Other things you can talk about are letting them know you don't mean to sound harsh if it comes across that way. If you write a review based on elements (e.g. one section on characters, another on plot, another on flow/pacing, another on grammar and style, etc.), maybe you can mention that. I've seen someone have a 10 point rating scale for each section and then tally up a score at the end. My personal critiquing style is go line-by-line and critique as I read with an overall thoughts section at the end, though some people read the entire thing and leave their overall thoughts at the end. So however you want to format your critique, go ahead.

2. Avoid talking to the author. Have you ever received a comment where someone talks about all the things YOU did wrong? All the mistakes YOU made? When a critique uses the word “you”, it's (usually) personally attacking the author, even if the critic didn't mean it like that. That's how it comes across. I'll show you the difference in the following examples:

“You did a lot of telling in the first paragraph.” vs. “The first paragraph had a lot of telling in it.”

“You use semicolons wrong. ” vs. “A semicolon was used incorrectly in this sentence.”

“You go on to say she groaned a second time, and that was really annoying.” vs. “The overuse of the phrase 'he/she groaned' makes the character sound annoying and whiny. Consider a different action to show their frustration such as, ____.”

Hopefully you see a stark difference in tone between each pair. The first sounds attacking and mean, and the other sounds a bit nicer and more professional. The first will likely earn you a rude reply from the author.

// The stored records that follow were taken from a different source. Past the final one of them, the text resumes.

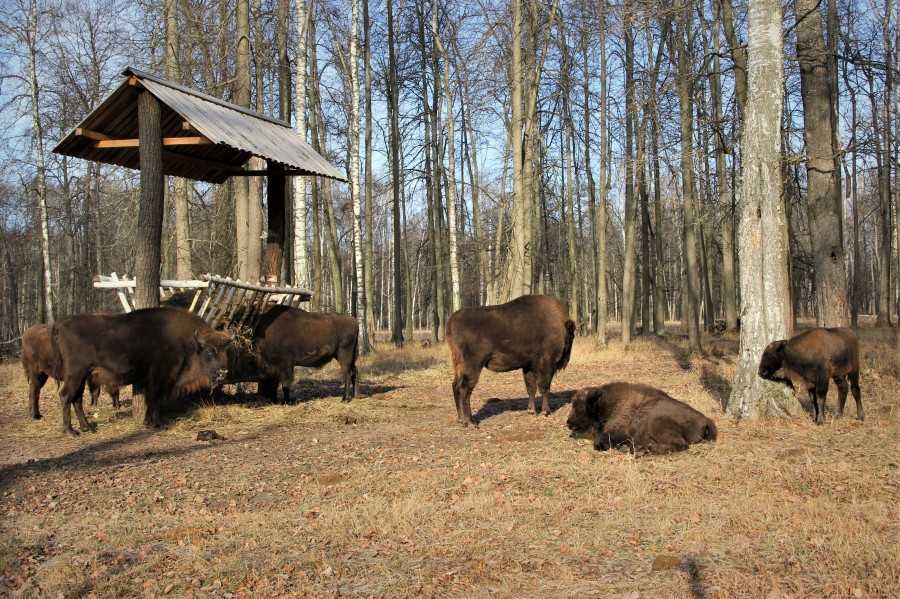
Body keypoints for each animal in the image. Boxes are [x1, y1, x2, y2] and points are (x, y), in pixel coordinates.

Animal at [51, 310, 232, 436]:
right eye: (209, 352)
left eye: (226, 352)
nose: (223, 372)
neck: (189, 344)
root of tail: (61, 324)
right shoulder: (160, 377)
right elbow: (154, 399)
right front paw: (157, 423)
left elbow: (151, 399)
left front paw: (149, 422)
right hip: (76, 374)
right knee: (66, 396)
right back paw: (71, 431)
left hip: (83, 376)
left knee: (77, 399)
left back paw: (87, 427)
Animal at [444, 296, 576, 426]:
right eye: (572, 334)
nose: (567, 357)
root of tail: (451, 321)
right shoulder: (546, 364)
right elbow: (544, 387)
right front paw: (546, 411)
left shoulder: (528, 366)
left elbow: (531, 388)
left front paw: (531, 411)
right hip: (473, 366)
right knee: (465, 389)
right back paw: (470, 422)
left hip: (458, 365)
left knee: (455, 386)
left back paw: (461, 419)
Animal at [568, 384, 720, 454]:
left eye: (578, 406)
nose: (568, 422)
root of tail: (705, 419)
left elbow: (599, 442)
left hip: (656, 423)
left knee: (682, 445)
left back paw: (644, 449)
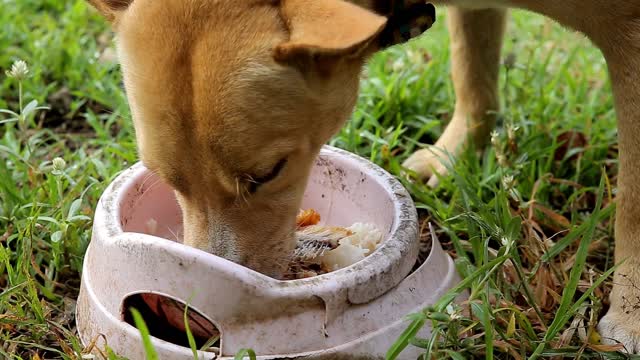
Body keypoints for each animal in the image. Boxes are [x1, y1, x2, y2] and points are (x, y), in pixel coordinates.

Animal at [89, 0, 640, 352]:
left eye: (269, 173)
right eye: (168, 180)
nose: (196, 316)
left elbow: (633, 207)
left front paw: (630, 314)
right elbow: (472, 66)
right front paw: (456, 152)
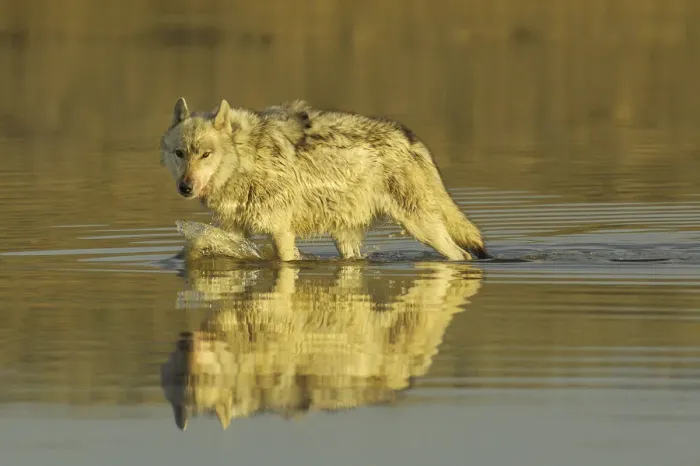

Of course, there will be some instances where using “you” is unavoidable, and that's okay. Especially if you're making a side comment to the author, who is a close friend of yours. For example, my friend tends to overwrite descriptions on unimportant things, so I always jokingly tease her about that. If I'm actually talking to her at that point in the critique, a “you” or two might slip out. Just try to avoid “you” whenever possible in the actual criticism. When it's not possible, don't worry about it. (note, I use “you” quite a bit in my how-to's because I am actually talking to you readers. I am not critiquing your writing. A critic should talk about the writing, not the author.) If, however, you are praising something about the story, it's actually a nice gesture to use "you" and speak directly to the author. e.g. "I love how you have such a big contrast in personalities between the protagonists. It sets up the conflict beautifully."